Sur le plan économique, la crise sanitaire a marqué une véritable rupture. Si cette diminution de l’activité économique a eu des effets positifs sur le plan environnemental, elle se traduit par une dégradation des comptes publics, une augmentation de l’endettement et une explosion de la précarité et de la pauvreté.

Au niveau local, il est difficile d’obtenir des chiffres récents prenant en compte les conséquences de la crise sanitaire. Quelques données peuvent cependant être mises en avant :

  • Selon la Région, on assiste en Nouvelle-Aquitaine à un «  effondrement de l’économie des très petites entreprises  », avec une anticipation d’une baisse de 12 % de l’activité de ces établissements.
  • Sur le territoire de Grand Poitiers, le nombre d’entreprises (toutes entreprises confondues y compris les auto-entreprises) est passé de 20 508 en janvier 2020 à 21 053 en juillet 2020 (source répertoire SIRENE). Cette augmentation est la traduction d’une montée en puissance des entreprises sans salariés (+ 660 entreprises) et la décrue des entreprises avec salariés (-115 entreprises). Elle reflète sans doute la fragilisation du tissu économique local.
  • Au 31 décembre 2020, le nombre de demandeurs d’emploi a augmenté de 4,3% en un an et le nombre d’offres d’emploi proposées a chuté de plus de 25%.

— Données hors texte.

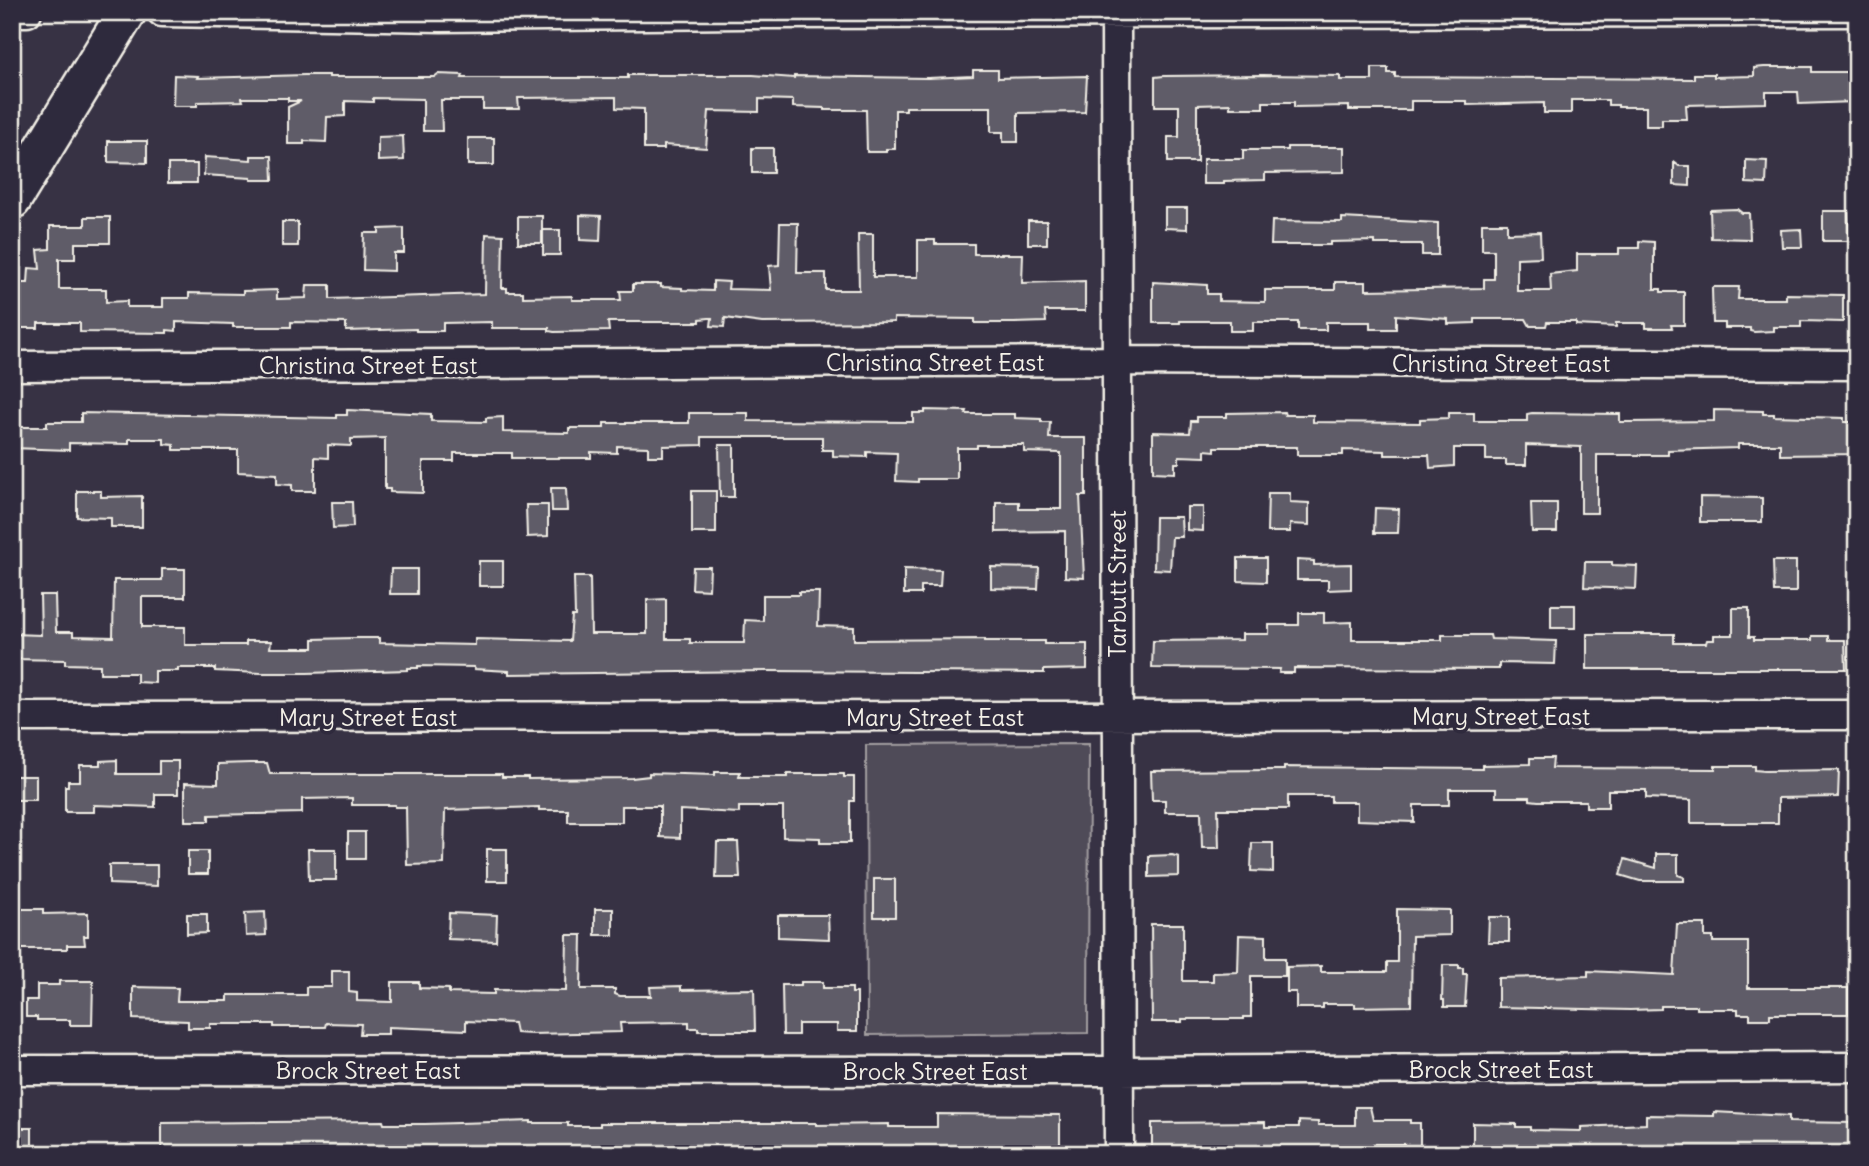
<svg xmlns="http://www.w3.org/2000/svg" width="1869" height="1166" font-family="Delius,sans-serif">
	<rect width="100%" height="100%" fill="#373244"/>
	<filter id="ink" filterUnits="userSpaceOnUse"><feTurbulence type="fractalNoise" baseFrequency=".0143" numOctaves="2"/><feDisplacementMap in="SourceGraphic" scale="14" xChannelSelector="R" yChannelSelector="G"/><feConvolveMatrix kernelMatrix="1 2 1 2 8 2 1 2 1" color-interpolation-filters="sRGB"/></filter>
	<g filter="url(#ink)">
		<path fill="#504b59" stroke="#a29ea0" stroke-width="2" d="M1089,744l-1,289 -221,2 -1,-290z"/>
		<path fill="#5f5c67" stroke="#f4f1e8" stroke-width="2" d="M1764,67h48v5h45l-3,30 -55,2 -1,-12h-32v11l-80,2 1,14h-25v7h-16v-19h-28v-2h-10v-5h-37v13h-27v-10l-77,2v-4h-56v9h-62v-4l-55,1v-5h-31v6h-33v-4l-33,1v57h-29v-25h11v-31h-24v-29l9,-1 99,-1 77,1v4h32v-12h16v5h7v4l299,2v-5h20v3l40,-1v-8z
			M973,70h25v8l89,-2 -2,36 -67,1v29h-15v-10h-12v-25h-85v3h-11v39h-9v3h-19l-1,-42h-42v-2l-31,-1v-7l-34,-1v13l-50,-1 -3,37 -42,-3v4h-20v-40l-28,-1v-11l-98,1 1,11h-36v-9h-42l1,31h-19v-32l-50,-1v4l-28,-1v15l-18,1 -1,25 -22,-1v3h-16v-37l13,-6h-13v-3h-46l1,3 -46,1v4h-24l1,-31 24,1 -1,2 108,-3h24v2h105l4,-3 25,1 -1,3h166v-3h125l41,3v-2l134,2 45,-2z
			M403,136l1,24 -26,1v-24z
			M468,138h26v27h-26z
			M108,141h39v22l-39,-1z
			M1288,147h56v25l-79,1v7l-41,1v3h-21v-25h40v-9h45z
			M752,148h21v25h-21z
			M251,156h21l1,24h-22v-2l-47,-3 1,-18 46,3z
			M1746,160l21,1 -1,23 -20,-1z
			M1674,162l5,4h11v20l-16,-1z
			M168,164h29v19h-29z
			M1165,208h22v21l-22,-1z
			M1737,209l5,4h7l1,26 -39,-1 -1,-28z
			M1823,211h25l1,30h-26z
			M580,215l21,1 -1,25 -20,-1z
			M518,216h24v27h-24z
			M85,217h25v26h-35v16h-16v30h47v13l21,-1v6h36v-9h26v-5l54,1v-3l34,-1v9l29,-1 1,-13h23v14l155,-5 1,-60 17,1 -1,53h5v4h16v5l49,-1v4h49l-1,-9h13v-7h28v3l21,1v2l31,1v-10l16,1 -1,7 43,1 -2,-24 10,-1 1,-42h18l-1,50h29v17h33l-1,-56h15v43h45v-37h17v4h39v10h49l-1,29 63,-2v30h-40l1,11 -32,1h-39v-4l-81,-1v4l-132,1 -37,-5 -1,9 -13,-1 1,-8h-3l-9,1v3h-92l1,9 -55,1 -5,-1v-3h-57v-6l-49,1v8h-27v-2l-70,2v-8l-55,-1v5h-58v-3l-57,-2v9l-9,-1v3l-87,-1v-9h-42v5h-26l2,-35h5v-10h9l1,-15 11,1 -2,-19 12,-1v-23h35z
			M1342,218l96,5v32h-16v-11h-47v-3l-45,1v3h-59l1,-24 70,1z
			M1028,221h19v23h-19z
			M282,222h16v24h-16z
			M1482,223h25v10l33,-1 1,25 -24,1v33h34l-1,-17 27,-3v-17h42v-6h20v-7l15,1v47h7v3h23v33h-13l1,3h-26v-5h-30v4l-40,-2v-3h-29l-1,4h-16l-4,-7h-51v4l-27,1v-5l-52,-4v14h-26v-7h-44v8h-28v-8h-45v9h-23v-10h-50v2h-27v-41l54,3v9h12v7l46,1v-12h70v-8h31v8l118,-2v-9h10v-29h-12z
			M404,228v25h-10v18l-31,-1 1,-37h15v-4z
			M1801,229l1,18h-20l-1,-17z
			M543,230h17v25h-17z
			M1714,287h25l-1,12h48v-5l57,1v27l-42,-1v6h-27v4l-20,1 -4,-1v-3h-25v-5h-12l-1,-34z
			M347,410l84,4v7l55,1v-4l17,-1v15l66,1v-5h35v-5h85v-10h59v8l165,1v-9h12v-3l42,1 -1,3h49v4l26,1v3h9l-1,16h37v58h-6l4,82 -19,-1v-46l-69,1v-30h23v7h42v-56l-37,-1v-7h-47v3h-20v31h-39v3l-22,-1 1,-28 -30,-1v5l-34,-1v-6h-11v-13h-120v8l-39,1v10h-15v-9l-31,-1v7l-26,-1v6h-79v-5h-58v8h-31v32l-33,-1v-3h-5v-51l-34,1v7l-23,-1v13l-13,-1v34h-23v-6l-15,-1v-10l-39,-2v-22h-64v-5l-10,-1v-5h-35v5l-60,-1v7l-57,-2v-21h35v-5h34v-9l256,5v-3h10z
			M1714,410l49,1v3h11v2l70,2v4h13v32l-77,1v-11h-42v4l-70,2v5h-71v58h-16v-66l-55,-2v20h-20v-5h-20v-12h-32v18l-24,2 -1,-13h-44v-4l-42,-1v5h-46v-8h-82v4l-10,-1v7l-26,-1v7h-4v10l-22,-1v-40l37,1 1,-12h6v-4h30v-4l57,-1 1,3h28v7l107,1v-4l29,-1v-5h25v8h53v-7l5,-1 88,1v8h10l84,-1z
			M719,445h15v52h-14z
			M551,488h15l1,23h-15z
			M77,491h24v6l41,-1v31h-31v-9l-34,-1z
			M692,491h24v42h-24z
			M1268,493h22v9l19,1v22l-19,-1v8h-23z
			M1700,497l62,1v24h-62z
			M332,502h20l1,25 -20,1z
			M1531,503h26v29h-25z
			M526,505h22v31l-21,1z
			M1187,507h16v24l-16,-1z
			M1375,508l24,1 -1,24h-24z
			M1155,517h26l1,20h-10l-2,33 -16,-1z
			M1238,558h28v24l-28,-1z
			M1297,560l17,1v4l37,-1v25l-23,1v-10h-31z
			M479,561h24v25h-24z
			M1773,561h23v31h-22z
			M1585,562h27v3l25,1 -1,23 -52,-2z
			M693,567h17l-1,23 -17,-1z
			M991,567l48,1 -1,21 -47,-1z
			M162,569h23v28h-43v30h43v18h61v-4h25l-1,7h43v-9l41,-1h25v5l96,2v-6l95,2 2,-25h3l-1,-39h16l1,57h56v-34l19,-1v40h24v4h54l1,-23 18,1v-26h36v-3h20l-1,34 36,1v13l131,-1v2h59v3h43v25l-43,1v3l-277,-2 -258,3v-3l-35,-2v-2l-56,-1v2h-10v2l-101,3h-46l-46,-2v-3h-37v3h-23v12l-18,-1v-9h-37v-8l-35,-1v-4l-53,-1v-25l29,1 -1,-40h15l1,37h17v4l40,1 1,-57h48z
			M391,569h26v25h-27z
			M904,569l37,1 -1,16h-19v8h-17z
			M1551,605h24v23h-24z
			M1733,608h16v29h5v3h58v-4h16v4h17l1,29h-259v-35h87v9h32l1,-3h7v-5h19z
			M1299,613h25v10l28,-1v18h90v-5h48l1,4 65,2 -1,23 -56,-1v6l-205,-1v5h-15l1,-4 -128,-1 1,-27 89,-1v-6h27v-9h30z
			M1530,758h23l-1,10 163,1v-3h40v4l10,1 74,-1 -1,27 -60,1v25h-87v-23l-45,-2v-8h-38v17h-22v-6h-48l-8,-1v-3h-34v-8h-47v16h-35v17l-57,-2v-18h-26v-6h-43v13h-70l1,39h-17l-1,-36h-36v-12h-13l-1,-29 124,-1h9v-3l198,2v-4l48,-1z
			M117,760v14h42v-13h19v33h-23v13l-61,-2v7h-29v-26h3v-5h12v-16h20v-4z
			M250,763h17l3,11h232v3h26v2l104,-1 17,-2v-3l66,2v-3h25l-1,5h48v-3h57v3h10v24h-4v42h-30v-5l-37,-1v-30h-44v6l-59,-3v28l-20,-1v-31h-38v16h-54v-12h-29v-3l-94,3 -1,54 -37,1 -1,-58h-11v-2h-43v-7l-50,1v14l-93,2v6h-24v-38l33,1v-20z
			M12,776h24v24h-24z
			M348,832h17v27h-17z
			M717,842h21l2,36h-24z
			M1252,843h21v29l-22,-1z
			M308,849h28v31h-27z
			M487,849h20v32h-20z
			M188,851h20v23h-20z
			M1656,854h22v21l6,2v4h-44l-20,-6 5,-16 31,9z
			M1172,855l7,2v19l-30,1v-21z
			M109,865h48v21l-48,-2z
			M874,879h21v38h-21z
			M12,909h31v5l45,-1v23h-4l1,9h-18v4h-55z
			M595,909h18v26h-18z
			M1397,909l53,1v25l-38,1 -1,70 -56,1v-3h-32v4h-27v-16h-9v-25l34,-1v6h66v-10h10z
			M265,912l1,23 -20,1 -1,-23z
			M449,913l48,2 -1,26 -48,-2z
			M187,914h20v19l-20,1z
			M778,915h50l1,24 -51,-2z
			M1489,917h20v25h-21z
			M1151,924h32v57h30v-8l25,-1 1,-37 27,1v22h19v18h-34v41h-8v2h-61v3h-30z
			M1677,924h28v13h8v5h35v46h100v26h-78v5h-20v-5h-12v-5h-41v-3h-36v3l-31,1 -132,-3v-29l90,-2v-5l86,4z
			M567,935h15l-1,54h34v5l5,2h31l-1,-9 31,-1v4l73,-1 1,42h-57v-3h-9v-6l-69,1 1,9 -89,2 -16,-1 -2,-10 -48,-2v9l-78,-3v7h-28l1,-10 -35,-1 -1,4h-51v-3h-64v4h-22v-7l-55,-2v-32l45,1 -1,13h51v-6h78v-8h26v-16h17v21l8,1v8l35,1v-20h27v6l30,1v4l45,1v-4l72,1z
			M1443,965h16v3h4v6h4l-2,33h-21v-7h-2z
			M59,981h34l-1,44h-22v-5h-33v-3h-11v-17h11v-15h22z
			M801,982h22v6h29v5h5v38h-20v-7h-39v11h-15l-1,-50h19z
			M1355,1107h15l3,13h37v3h10v27h-16v-6h-31v4h-47v6h-57v-3h-92v3h-25v-31l113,-1v5h34v-6l19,1v3h37z
			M1714,1112l75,4v6l68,1v29l-134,2v-4h-36v4h-138l-8,-1v-3l-46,-1v5h-22v-31l43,1v3h14v3l51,1v-4l65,-3v-9l68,1z
			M937,1114l123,1v39h-123v-3h-48v3h-142v-8l-47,1v3h-4v4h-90v-4l-75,-1v5h-369v-31l221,-2 1,3h41l106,-3v2h37v3h32v-3h216v2l73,-1v3h48z
			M12,1128h20v26h-20z"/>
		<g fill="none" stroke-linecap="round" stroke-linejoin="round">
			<g stroke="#f4f1e8" stroke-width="33">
				<path id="minor" d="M12,12h15
					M162,12l279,5 302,-3 1114,-2
					M1116,14l3,1140
					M12,366l1105,-5 740,4
					M12,717l1845,-2
					M12,1070l1106,1 739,-4"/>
			</g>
			<g stroke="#f4f1e8" stroke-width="42">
				<path id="major" d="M12,200l115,-188"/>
			</g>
			<use href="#minor" stroke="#2f2a3d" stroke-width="28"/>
			<use href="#major" stroke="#2f2a3d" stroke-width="37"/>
		</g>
	</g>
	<g text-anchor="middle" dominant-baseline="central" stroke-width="7" stroke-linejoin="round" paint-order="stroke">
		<g font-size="24" fill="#f4f1e8" stroke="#2f2a3d">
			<text x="935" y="362">Christina Street East</text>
			<text x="1501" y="363">Christina Street East</text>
			<text x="368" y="365">Christina Street East</text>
			<text transform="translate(1117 584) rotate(-90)">Tarbutt Street</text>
			<text x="1501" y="716">Mary Street East</text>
			<text x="368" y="717">Mary Street East</text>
			<text x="935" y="717">Mary Street East</text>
			<text x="1501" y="1069">Brock Street East</text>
			<text x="368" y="1070">Brock Street East</text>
			<text x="935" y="1071">Brock Street East</text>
		</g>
	</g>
	<rect width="1869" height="1166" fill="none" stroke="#2f2a3d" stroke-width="42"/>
	<rect x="21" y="21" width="1827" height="1124" fill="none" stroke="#f4f1e8" stroke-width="2.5" filter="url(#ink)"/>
</svg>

En 2018, la Taxe d’Habitation sur les Résidences Principales (THRP) a fait l’objet d’une disparition progressive pour environ 80 % des ménages au niveau national. La Loi de finances 2020 porte la réforme de la disparition la THRP pour les 20 % de ménages restant à terme. Par conséquent, en 2023, plus aucun ménage ne paiera de THRP. Néanmoins, c’est dès 2021 que les collectivités n’auront plus de recettes provenant de cette taxe dans leurs budgets. Les communes percevront en substitution un surplus de taxe foncière sur les propriétés bâties, tandis que sera allouée aux établissements publics de coopération intercommunale à fiscalité propre (EPCI) une quote-part de TVA.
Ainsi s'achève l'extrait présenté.